EXERCISE → Within the records below, find each line that holds the string "labels", then copy it.

DATASET EXTRACT →
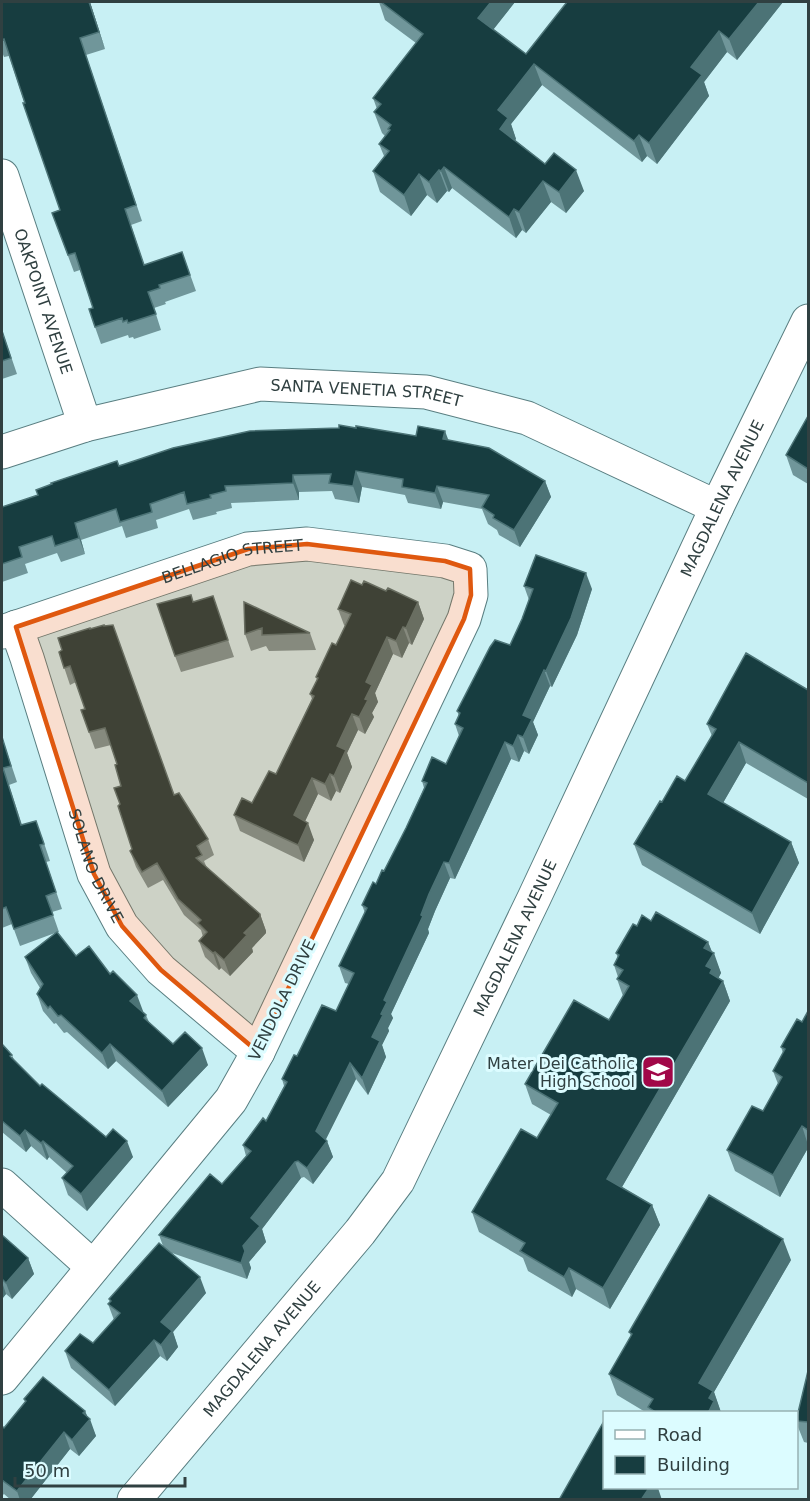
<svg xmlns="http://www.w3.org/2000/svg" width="810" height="1501" font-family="'DejaVu Sans',sans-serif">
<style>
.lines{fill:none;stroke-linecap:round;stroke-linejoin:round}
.minor-casing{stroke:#597e81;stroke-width:35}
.minor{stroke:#fff;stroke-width:33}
.wall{fill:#70969a}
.shaded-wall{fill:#4c7376}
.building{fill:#173d40;stroke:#4c7376;stroke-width:1.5}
.marked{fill:#df580f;fill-opacity:0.2;stroke:#df580f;stroke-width:4.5;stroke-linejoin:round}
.labels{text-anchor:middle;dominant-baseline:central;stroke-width:6;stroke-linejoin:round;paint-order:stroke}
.street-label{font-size:16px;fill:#304041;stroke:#dcfcff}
.poi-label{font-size:16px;fill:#304041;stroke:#dcfcff;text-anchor:end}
</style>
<rect width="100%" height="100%" fill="#c8f0f4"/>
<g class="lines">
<defs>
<g id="minor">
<path id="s1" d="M2,176L85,425"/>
<path id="s2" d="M2,452L85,425L260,384L426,392L527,418L717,507"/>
<path id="s3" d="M16,627L27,658L94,874L122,926L161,970L258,1052"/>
<path id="s4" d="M2,632L248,549L307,544L445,561L470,569L471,595L464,619L258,1052L231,1100L2,1378"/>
<path d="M2,1185L93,1267"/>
<path id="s5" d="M134,1500L360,1232L398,1181L535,896L717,507L808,321"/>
</g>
</defs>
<use href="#minor" class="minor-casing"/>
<use href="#minor" class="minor"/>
</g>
<path class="wall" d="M2,2H90L105,49L86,55L142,221L131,225L144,265L182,252L196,291L165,302L166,304L154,308L161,330L134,339L133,337L129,338L128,335L101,344L95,327L93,308L80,270L74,272L52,213L60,210L9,56L4,57L2,52Z
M379,2H515L493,29L526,54L783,2L737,60L727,52L704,82L709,96L657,164L647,156L642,162L542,85L511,124L516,139L515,140L545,164L584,191L566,213L551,202L526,233L522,230L516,238L452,188L449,192L447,191L437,203L427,195L411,216L380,192L373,171L384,156L379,144L385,136L382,133L374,112L377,109L373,98L416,43L385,20Z
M2,330L17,374L2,379Z
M808,416V484L793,475L786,455Z
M416,436L448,440L545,481L551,497L520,547L499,535L497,530L488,524L482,509L443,502L441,509L408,503L405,495L362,487L359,503L335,499L332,491L299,492V500L231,503L232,508L216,512L217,514L193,520L189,509L156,520L158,528L126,538L122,526L81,540L85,554L61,562L57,553L25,564L28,573L2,582V507L38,495L119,465Z
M362,585L386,591L418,602L424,619L412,645L409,643L402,658L393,654L375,693L378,702L372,713L374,717L365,734L358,730L347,753L352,767L340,793L336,791L331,801L318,794L305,821L314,840L304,862L240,831L234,815L252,803L276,774L312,699L310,694L317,680L316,677L336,645L345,626L344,625L338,609Z
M524,586L592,589L577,635L552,687L550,686L533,722L538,735L529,754L524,751L519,762L511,759L455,879L450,878L435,911L428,929L429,933L391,1014L393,1018L388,1028L389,1031L382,1045L386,1057L368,1095L356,1079L326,1139L333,1157L313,1184L304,1177L301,1178L262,1229L266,1242L249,1262L251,1268L247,1279L172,1253L206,1293L173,1332L178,1347L167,1361L160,1356L115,1406L71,1368L65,1351L93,1343L114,1320L108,1304L110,1301L109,1299L163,1246L159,1235L222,1184L246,1156L243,1145L266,1121L284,1086L282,1079L297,1056L336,1011L349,984L345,983L339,966L365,913L362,905L384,871L406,828L424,788L422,781L446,764L459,736L455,724L459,716L457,711L510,645L522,619L529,600Z
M213,596L234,657L181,672L175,656L193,602Z
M244,602L310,633L316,650L269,651L266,646L251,651L245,634Z
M90,629L174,794L208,839L214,855L204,861L207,868L260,914L266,931V933L252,948L253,952L230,976L221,968L219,970L205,957L199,941L203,937L201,930L184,915L163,880L148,888L136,867L130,851L132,849L120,804L121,786L117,764L111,745L95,749L81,710L85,709L76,682L70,685L59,652L62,650Z
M808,690V799L746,763L723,803L791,842L799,863L760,934L642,865L634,844L662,802L685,781L712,736L707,724Z
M2,737L17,782L9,785L22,825L42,837L50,861L46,862L62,909L52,912L59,932H57L76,956L110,974L146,1015L149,1022L173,1044L208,1065L168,1107L116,1061L108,1069L67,1032L64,1033L56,1023L54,1024L43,1011L37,994L40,988L31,973L25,957L55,933L20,946L12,924L2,928Z
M651,921L708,942L721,973L718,978L723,981L730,1001L622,1187L652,1205L660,1225L610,1309L576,1289L572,1297L528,1271L523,1258L479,1232L472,1212L537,1138L551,1115L532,1104L525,1084L609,1020L623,996L617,979L618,977L614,965L618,958L616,953L637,926Z
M808,1011V1148L780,1197L735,1171L727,1150L763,1111L778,1084L773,1071L783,1053L781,1047L802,1022Z
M12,1055L14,1060L40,1086L133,1157L87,1211L68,1195L62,1178L67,1173L49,1157L47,1160L31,1146L26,1152L2,1132V1121Z
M2,1235L28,1258L34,1274L12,1299L6,1294L2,1299Z
M791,1260L714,1392L721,1413H647L617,1395L609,1374L631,1336L629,1332Z
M808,1371V1443L804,1442L796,1422Z
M24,1399L85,1411L96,1436L79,1456L70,1449L30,1500H11L4,1494L2,1496V1426L4,1428L25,1402Z"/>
<path class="shaded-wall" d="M89,2H90L105,49L99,32Z
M491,2H515L486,39L478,18Z
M759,2H783L737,60L729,39Z
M719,31L727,52L704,82L709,96L657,164L649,143L691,67Z
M534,64L542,85L511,124L516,139L507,150L500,129L498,110Z
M639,135L647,156L642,162L634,141Z
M444,167L452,188L449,192L441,171Z
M439,170L447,191L437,203L429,182Z
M576,170L584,191L566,213L559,192Z
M419,174L427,195L411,216L404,195Z
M543,181L551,202L526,233L519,212Z
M514,209L522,230L516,238L509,217Z
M445,431L451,447L443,439Z
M356,471L362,487L359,503L353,486Z
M293,475L299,492V500L293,483Z
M545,481L551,497L520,547L514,530Z
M437,486L443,502L441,509L435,493Z
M75,523L81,540L85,554L79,538Z
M586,573L592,589L577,635L552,687L546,671Z
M418,602L424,619L412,645L406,628Z
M403,627L409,643L402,658L396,641Z
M387,637L393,654L375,693L378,702L372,713L374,717L365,734L359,717L365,699L366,682Z
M544,670L550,686L533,722L538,735L529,754L523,737V715Z
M352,714L358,730L347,753L352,767L340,793L334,776L337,746Z
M518,735L524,751L519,762L513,746Z
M505,742L511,759L455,879L449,863Z
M739,742L746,763L716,815L708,794Z
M330,774L336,791L331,801L325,784Z
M312,778L318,794L300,832L294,815Z
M308,823L314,840L304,862L298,845Z
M791,842L799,863L760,934L752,913Z
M444,862L450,878L435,911L428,929L429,933L391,1014L393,1018L388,1028L389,1031L382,1045L386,1057L368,1095L362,1078L372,1037L381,1014L384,1000L421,915L429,894Z
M260,914L266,931V933L252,948L253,952L230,976L224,960Z
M708,942L713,955L714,953L721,973L717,981H723L730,1001L615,1199L607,1179L706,966L704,948Z
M215,952L221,968L219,970L213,953Z
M137,995L143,1011L136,1018L130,1001Z
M110,1044L116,1061L108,1069L102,1053Z
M202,1048L208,1065L168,1107L162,1091Z
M350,1063L356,1079L322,1147L316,1131Z
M802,1126L808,1145V1148L780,1197L773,1175Z
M25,1130L31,1146L26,1152L20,1136Z
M43,1141L49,1157L47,1160L41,1143Z
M127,1141L133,1157L87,1211L81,1194Z
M327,1141L333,1157L313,1184L307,1168Z
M295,1162L301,1178L262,1229L266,1242L249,1262L251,1268L247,1279L241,1263L243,1246L251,1218Z
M652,1205L660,1225L610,1309L603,1288Z
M783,1239L791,1260L714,1392L721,1412L708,1413L699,1383Z
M28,1258L34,1274L12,1299L6,1283Z
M569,1268L576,1289L572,1297L564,1277Z
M200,1277L206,1293L173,1332L178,1347L167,1361L161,1345V1322Z
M2,1282L6,1294L2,1299Z
M154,1340L160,1356L115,1406L109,1390Z
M85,1411L89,1421L90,1419L96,1436L79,1456L72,1440L83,1413Z
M64,1432L70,1449L30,1500H20L17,1491Z
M649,1488H658L662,1500H641Z"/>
<path class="building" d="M2,2H89L99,32L80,38L136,205L125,209L144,265L182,252L190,275L159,285L160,288L148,292L156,314L128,323L127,320L123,322L122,318L95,327L89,309L93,308L75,253L68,255L52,213L60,210L23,103H25L4,39L2,40Z
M381,2H491L478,18L526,54L567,2H759L729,39L719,31L691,67L702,75L649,143L639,135L634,141L534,64L498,110L508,118L500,129L545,164L554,153L576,170L559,192L543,181L519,212L514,209L509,217L444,167L441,171L439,170L429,182L419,174L404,195L373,171L389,151L379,144L390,130L388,129L391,125L374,112L381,104L373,98L423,34Z
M2,331L11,358L2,361Z
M808,416V469L786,455Z
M339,425L356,428V426L416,436L418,426L445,431L443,439L489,448L545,481L514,530L493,518L494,515L482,507L489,495L437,486L435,493L402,487L403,479L356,471L353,486L329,483L331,474L293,475V483L225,486L226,491L210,495L211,498L187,504L184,492L150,504L152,512L120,522L116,509L75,523L79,538L55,546L52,536L19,547L22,557L2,564V507L38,495L36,490L52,484L51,483L117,461L119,466L173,448L250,431L339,428Z
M536,555L586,573L571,618L546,671L544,670L523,715L532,719L523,737L518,735L513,746L505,742L449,863L444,862L429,894L421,915L423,916L384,1000L387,1002L381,1014L383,1015L372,1037L380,1041L362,1078L350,1063L316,1131L327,1141L307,1168L298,1161L295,1162L251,1218L260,1226L243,1246L245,1251L241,1263L159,1235L210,1174L222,1184L251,1151L243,1145L263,1118L266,1121L287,1082L282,1079L294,1055L297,1056L322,1005L336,1011L354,973L339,966L367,908L362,905L373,882L376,884L382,870L384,871L406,828L427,783L422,781L432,757L446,764L463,728L455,724L460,713L457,711L490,647L495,640L510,645L522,619L533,589L524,586Z
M351,580L362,585L364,581L386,591L388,588L418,602L406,628L403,627L396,641L387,637L366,682L372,685L365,699L368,700L359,717L352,714L337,746L346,750L334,776L330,774L325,784L312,778L294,815L308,823L298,845L234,815L242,798L252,803L269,771L276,774L314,696L310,694L318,678L316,677L332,643L336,645L351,614L338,609Z
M191,595L193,602L213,596L228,640L175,656L157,604Z
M244,602L310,633L262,635V628L245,634Z
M104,625V626L113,625L174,795L179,793L208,839L197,846L202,855L196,858L260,914V917L244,933L247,935L224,960L215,952L213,953L199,941L207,932L198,923L201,920L178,899L157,863L142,872L130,851L132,849L118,806L120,804L114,788L121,786L115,765L117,764L105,728L89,732L81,710L85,709L70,666L64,668L59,652L62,650L58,638L90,628V629Z
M746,653L808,690V783L739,742L708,794L791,842L752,913L634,844L660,801L662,802L677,776L685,781L716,729L707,724Z
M2,737L11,766L3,768L21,825L36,821L44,844L40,845L56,892L46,896L53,915L14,929L6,907L2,909Z
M656,912L708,942L704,948L714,953L706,966L712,969L710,973L723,981L607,1179L652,1205L603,1288L569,1268L564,1277L520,1251L525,1243L472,1212L521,1129L537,1138L558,1103L525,1084L574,1000L609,1020L629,986L617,979L623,970L614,965L619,955L616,953L633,924L637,926L642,915L651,921Z
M57,932L76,956L89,946L110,974L113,971L137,995L130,1001L146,1015L144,1018L173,1044L185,1032L202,1048L162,1091L110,1044L102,1053L61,1015L58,1016L50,1006L48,1008L37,994L43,984L25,957Z
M808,1011V1130L802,1126L773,1175L727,1150L752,1106L763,1111L782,1077L773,1071L785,1049L781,1047L797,1019L802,1022Z
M2,1044L12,1055L10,1056L40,1086L42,1084L106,1137L113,1129L127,1141L81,1194L62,1178L73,1166L43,1141L41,1143L25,1130L20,1136L2,1121Z
M709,1195L783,1239L699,1383L713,1391L709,1398L714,1401L708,1413H657L648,1407L653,1399L609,1374L632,1334L629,1332Z
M2,1235L28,1258L6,1283L2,1279Z
M159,1243L200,1277L161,1322L172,1331L161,1345L154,1340L109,1390L65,1351L80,1334L93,1343L120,1313L108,1304L111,1301L109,1299Z
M808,1371V1422L796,1421Z
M43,1377L85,1411L83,1413L90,1419L72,1440L64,1432L17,1491L2,1480V1426L4,1428L26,1401L24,1399Z
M604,1421V1488H649L641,1500H559Z"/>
<path class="marked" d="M307,544L445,561L470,569L471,595L464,619L258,1052L161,970L122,926L94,874L16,627L248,549Z"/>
<defs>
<symbol id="school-square" viewBox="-11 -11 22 22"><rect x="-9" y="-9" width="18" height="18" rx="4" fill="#a10748" stroke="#dcfcff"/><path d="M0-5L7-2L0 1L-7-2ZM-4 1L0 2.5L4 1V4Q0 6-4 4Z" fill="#fff"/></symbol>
</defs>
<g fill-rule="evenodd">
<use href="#school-square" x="639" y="1053" width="38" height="38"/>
</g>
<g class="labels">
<g class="street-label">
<text stroke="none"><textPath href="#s1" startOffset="132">OAKPOINT AVENUE</textPath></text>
<text stroke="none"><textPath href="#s2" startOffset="374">SANTA VENETIA STREET</textPath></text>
<text stroke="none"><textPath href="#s5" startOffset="1170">MAGDALENA AVENUE</textPath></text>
<text stroke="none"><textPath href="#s4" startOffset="242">BELLAGIO STREET</textPath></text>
<text stroke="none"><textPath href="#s3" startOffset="252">SOLANO DRIVE</textPath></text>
<text stroke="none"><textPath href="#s5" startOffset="684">MAGDALENA AVENUE</textPath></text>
<text transform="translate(282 1000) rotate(-64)">VENDOLA DRIVE</text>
<text stroke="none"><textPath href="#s5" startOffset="198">MAGDALENA AVENUE</textPath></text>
</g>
<g class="poi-label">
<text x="635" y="1063">Mater Dei Catholic<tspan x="635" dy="18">High School</tspan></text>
</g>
</g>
<rect width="810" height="1501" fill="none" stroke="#304041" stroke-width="6"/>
<rect x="603" y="1411" width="195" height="78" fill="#dcfcff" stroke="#97b1b3" stroke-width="1.5"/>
<rect x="615" y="1430" width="30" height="9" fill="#ffffff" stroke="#97b1b3" stroke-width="1.5"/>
<text x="657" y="1441" font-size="18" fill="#304041">Road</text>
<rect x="615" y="1456" width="30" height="18" fill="#173d40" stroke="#97b1b3" stroke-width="1.5"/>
<text x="657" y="1471" font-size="18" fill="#304041">Building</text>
<path d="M15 1477v9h170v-9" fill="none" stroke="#304041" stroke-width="3"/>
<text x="24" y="1477" font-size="18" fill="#304041" stroke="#dcfcff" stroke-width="4.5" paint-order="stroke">50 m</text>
</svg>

ANSWER BELOW →
.labels{text-anchor:middle;dominant-baseline:central;stroke-width:6;stroke-linejoin:round;paint-order:stroke}
<g class="labels">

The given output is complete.